__TEXTAUSZUG__
****************

Der Grossteil der Opfer seien Zivilisten, sagte Vizeinnenminister Choschal Sadat am Mittwoch bei einer Pressekonferenz. Nach Angaben des Innenministeriums detonierte die Autobombe am Morgen (Ortszeit) vor dem Eingang des Gebäudes im Westen der Stadt. In der unmittelbaren Umgebung befindet sich auch eine Militärschule.

Bilder in sozialen Medien zeigten enorme Zerstörungen durch die Autobombe. Rund um einen Krater mit mehreren Metern Durchmesser waren zahlreiche massive Betonschutzwände wie Dominosteine umgefallen. Ganze Häuserfronten und Dächer fehlten, mehrere Polizeiautos waren zerstört. 

Der gut vernetzte Journalist Bilal Sarwari twitterte, die Opferzahl sei viel höher als von den Behörden angegeben. Mindestens 43 Menschen seien ums Leben gekommen, schrieb Sarwari unter Berufung auf «mehrere Quellen».

****************

__GEZEIGTES MATERIAL__
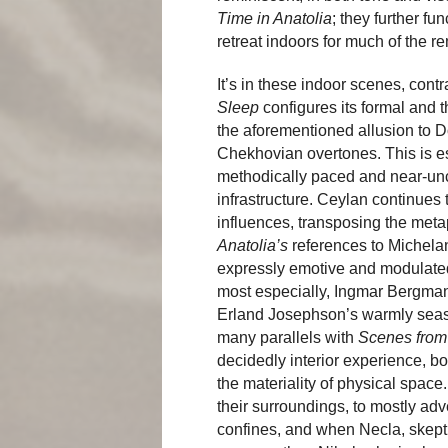
Time in Anatolia
; they further fu
retreat indoors for much of the re
It’s in these indoor scenes, cont
Sleep
configures its formal and 
the aforementioned allusion to Dos
Chekhovian overtones. This is e
methodically paced and near-unco
infrastructure. Ceylan continues 
influences, transposing the meta
Anatolia’s
references to Michela
expressly emotive and modulated
most especially, Ingmar Bergman 
Erland Josephson’s warmly season
many parallels with
Scenes from
decidedly interior experience, bot
the materiality of physical spa
their surroundings, to mostly adv
confines, and when Necla, skeptica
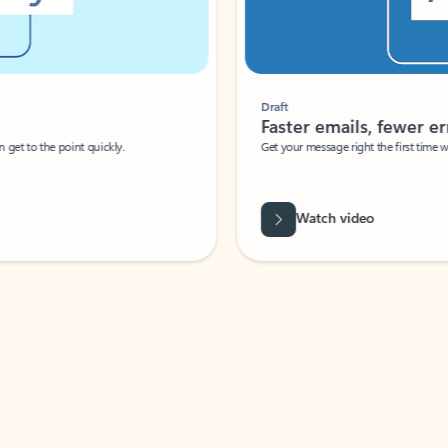
Draft
Faster emails, fewer erro
et to the point quickly.
Get your message right the first time with 
Watch video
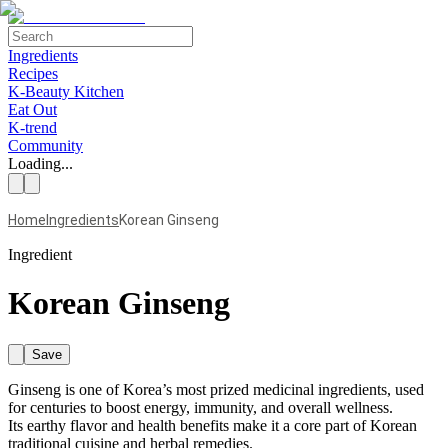
Ingredients
Recipes
K-Beauty Kitchen
Eat Out
K-trend
Community
Loading...
Home
Ingredients
Korean Ginseng
Ingredient
Korean Ginseng
Save
Ginseng is one of Korea’s most prized medicinal ingredients, used
for centuries to boost energy, immunity, and overall wellness.
Its earthy flavor and health benefits make it a core part of Korean
traditional cuisine and herbal remedies.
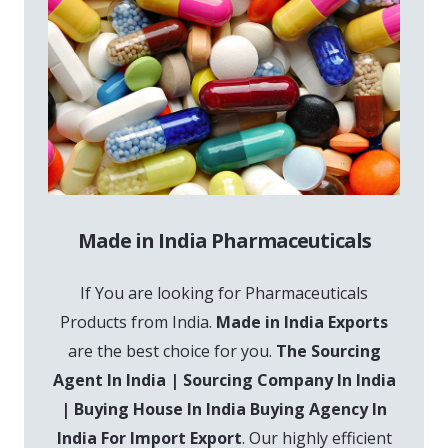
Made in India Pharmaceuticals
If You are looking for Pharmaceuticals
Products from India.
Made in India Exports
are the best choice for you.
The Sourcing
Agent In India | Sourcing Company In India
| Buying House In India Buying Agency In
India For Import Export
. Our highly efficient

****************

__AUFGABEN__
1) Wie viele Todesopfer nennt der Journalist Bilal Sarwari im Bericht über den Autobombenanschlag?
2) Schreiben Sie den Bericht über den Autobombenanschlag im Anschluss an seinen letzten Satz weiter.

__LÖSUNGEN__
1) Mindestens 43 Menschen.

2)
Das Areal, in dem die Autobombe detonierte, ist eng besiedeltes Wohngebiet mit mehreren belebten Märkten. Viele Tagelöhner sitzen in ihren Schubkarren hier auf der Strasse und warten auf Auftraggeber. Es gibt dort wenige Einrichtungen der Regierung. Bilder von Geschäften aus der Gegend zeigten überall am Boden verstreute Güter inmitten von Glasscherben.

Die radikalislamischen Taliban bekannten sich zu dem Angriff. Ziel sei ein «Rekrutierungszentrum des Feindes» gewesen. Der massive Anschlag warf Fragen bei Afghanen darüber auf, wie ernst es die Taliban mit Frieden wirklich meinen. 

Hochrangige Vertreter der Taliban sprechen seit Juli 2018 mit den USA über eine politische Beilegung des fast 18 Jahre dauernden Konflikts. Aktuell läuft die achte Verhandlungsrunde unter Führung des US-Chefunterhändlers Zalmay Khalilzad im Golfemirat Katar. In den vergangenen Tagen hatten sich beide Seiten optimistisch gezeigt, bald zu einer Einigung zu kommen.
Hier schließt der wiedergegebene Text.